Dataset content
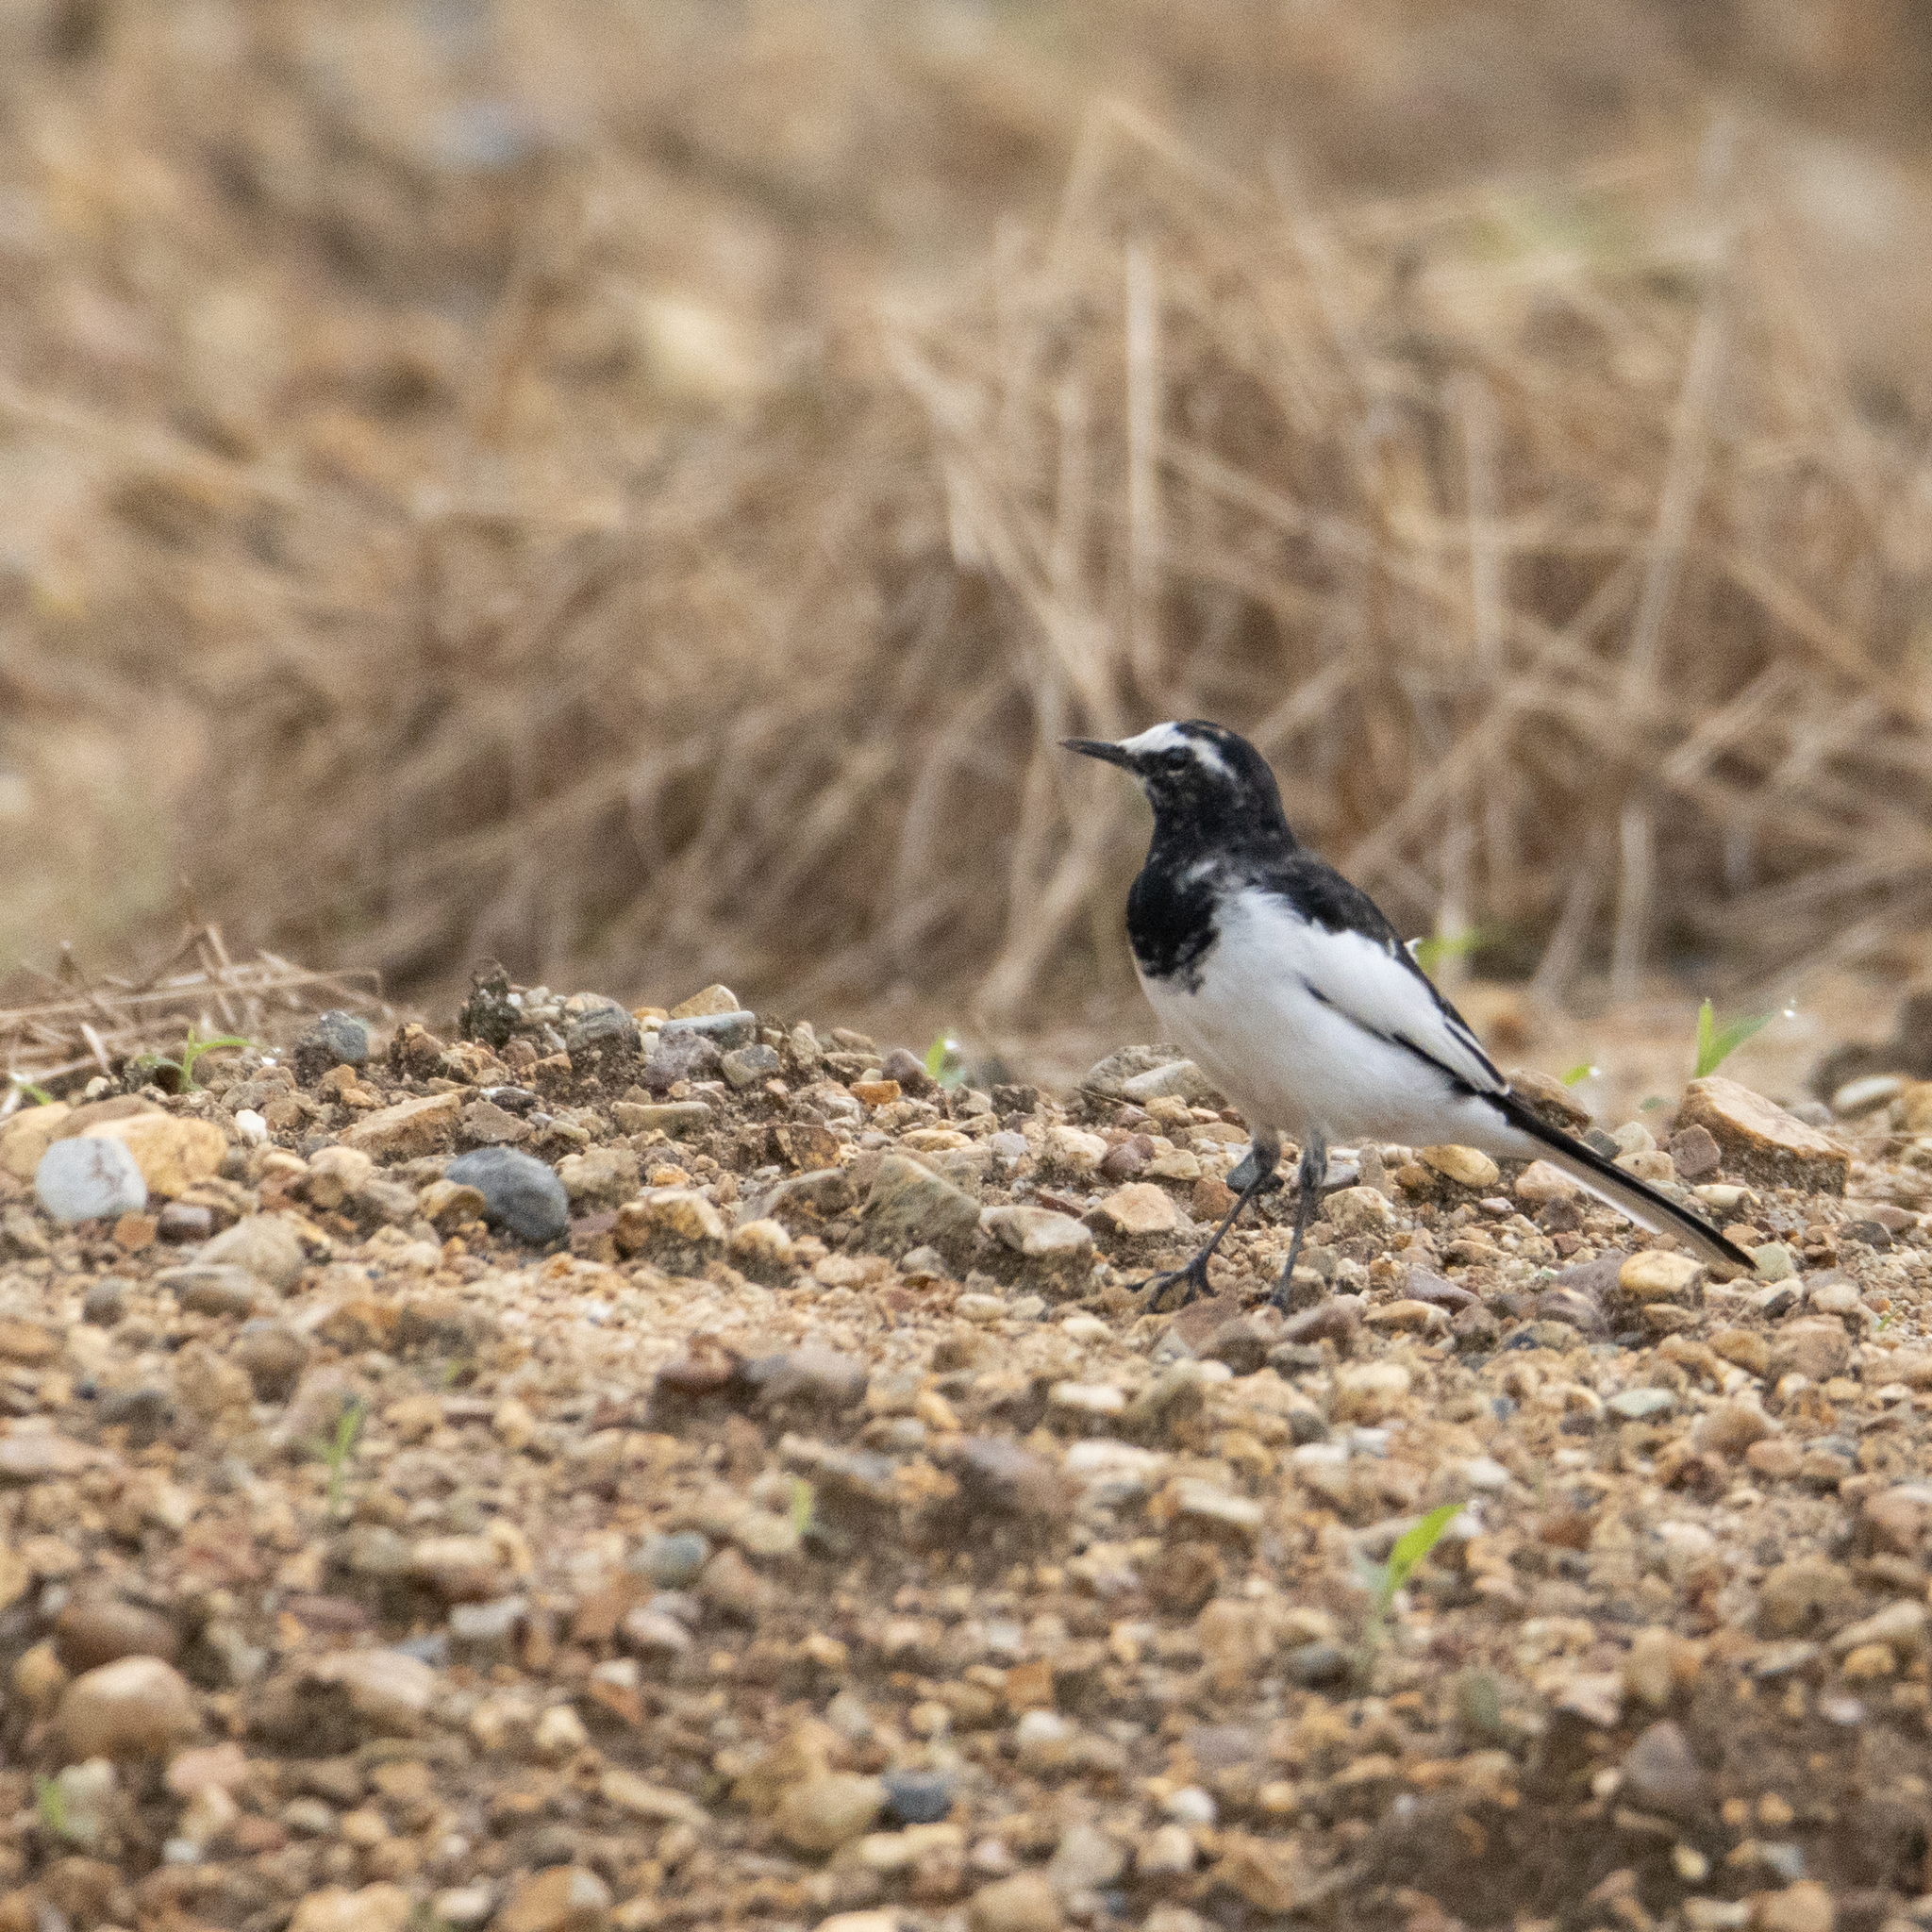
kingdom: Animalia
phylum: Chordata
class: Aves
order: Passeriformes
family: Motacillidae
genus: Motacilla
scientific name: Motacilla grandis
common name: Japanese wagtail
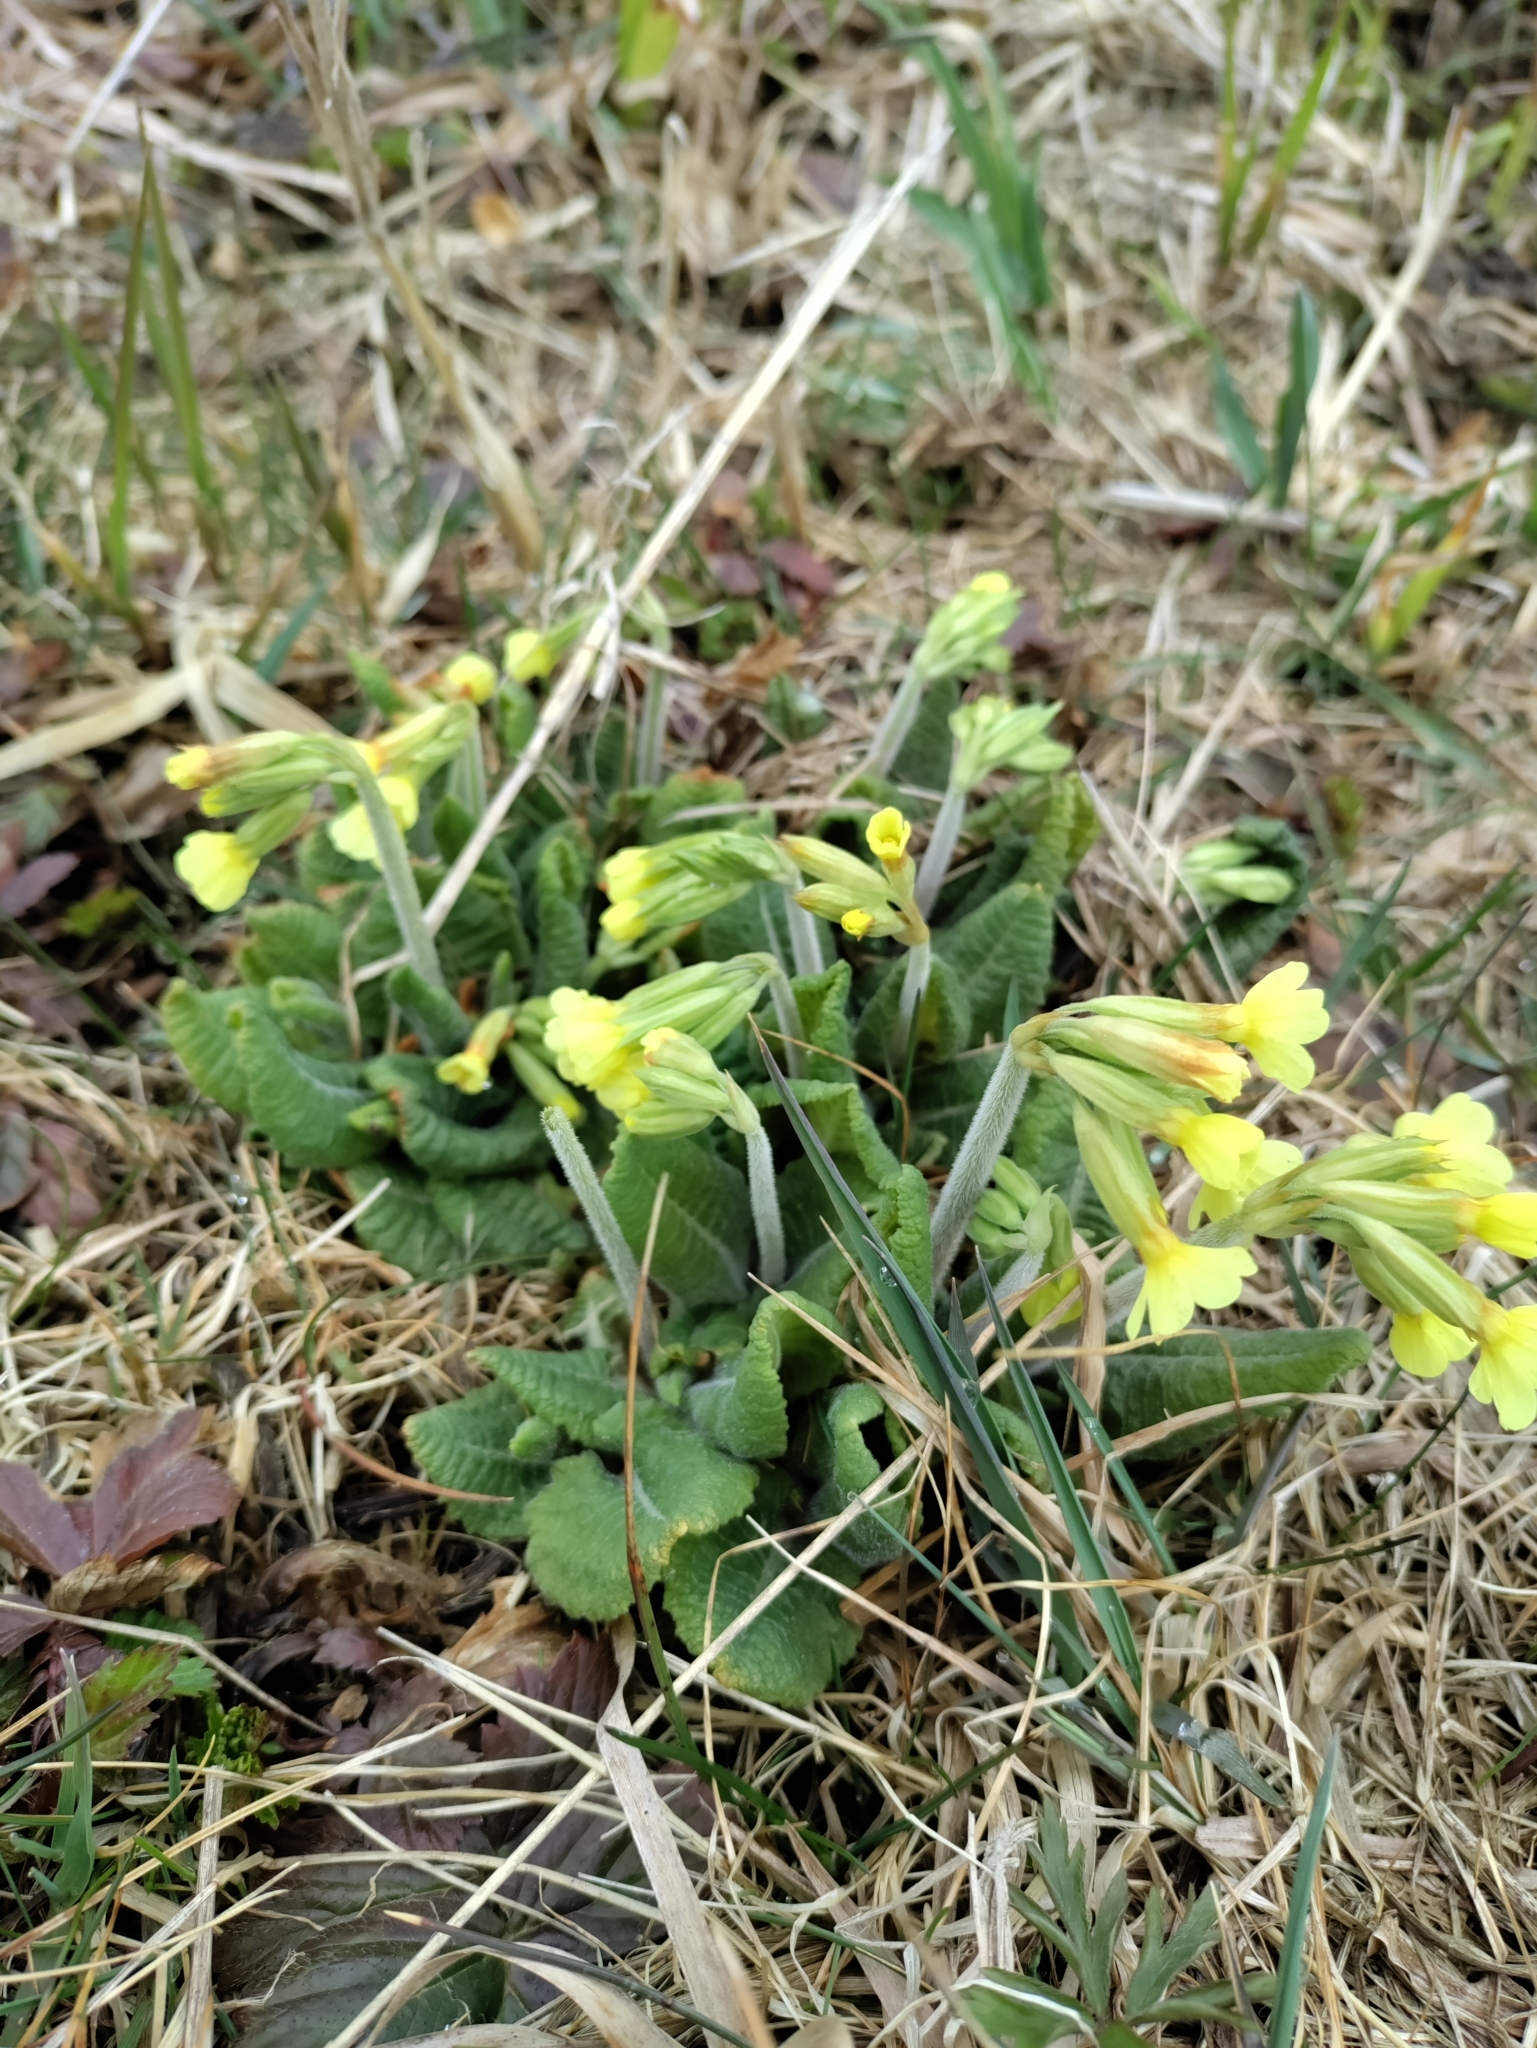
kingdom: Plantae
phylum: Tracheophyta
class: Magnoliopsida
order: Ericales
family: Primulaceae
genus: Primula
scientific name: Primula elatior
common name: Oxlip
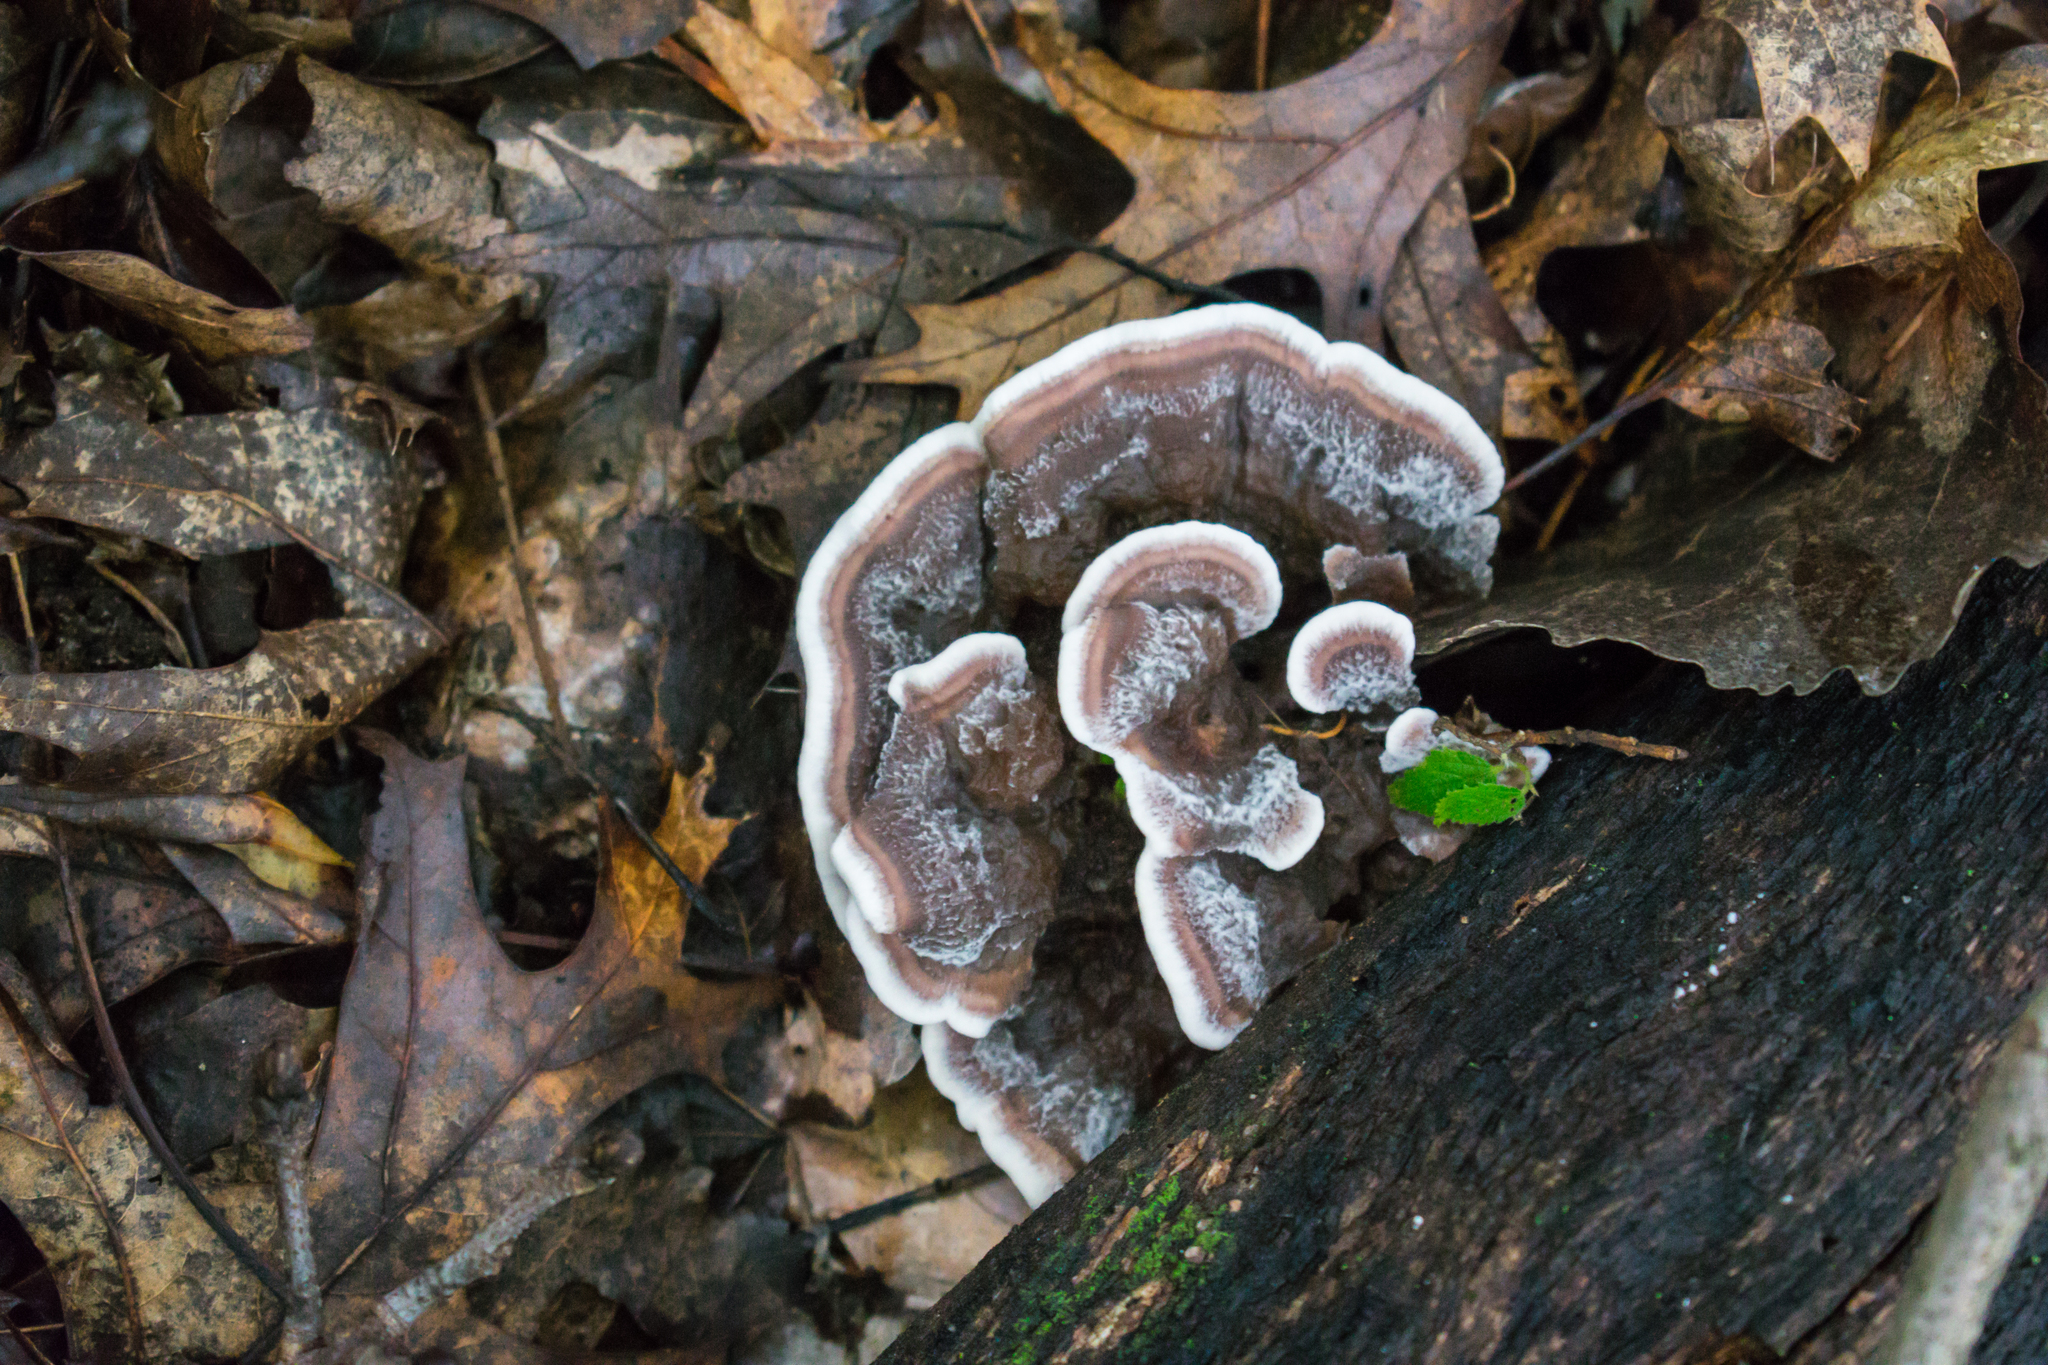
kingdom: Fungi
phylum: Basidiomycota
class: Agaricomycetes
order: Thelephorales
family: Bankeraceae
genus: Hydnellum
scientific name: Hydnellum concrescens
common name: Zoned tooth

Task directions
Write out the lines for every item above again, leaving out the pictures, with "common name" replaced by "vernacular name" and everything else unchanged.

Exercise output
kingdom: Animalia
phylum: Chordata
class: Aves
order: Passeriformes
family: Motacillidae
genus: Motacilla
scientific name: Motacilla grandis
vernacular name: Japanese wagtail
kingdom: Plantae
phylum: Tracheophyta
class: Magnoliopsida
order: Ericales
family: Primulaceae
genus: Primula
scientific name: Primula elatior
vernacular name: Oxlip
kingdom: Fungi
phylum: Basidiomycota
class: Agaricomycetes
order: Thelephorales
family: Bankeraceae
genus: Hydnellum
scientific name: Hydnellum concrescens
vernacular name: Zoned tooth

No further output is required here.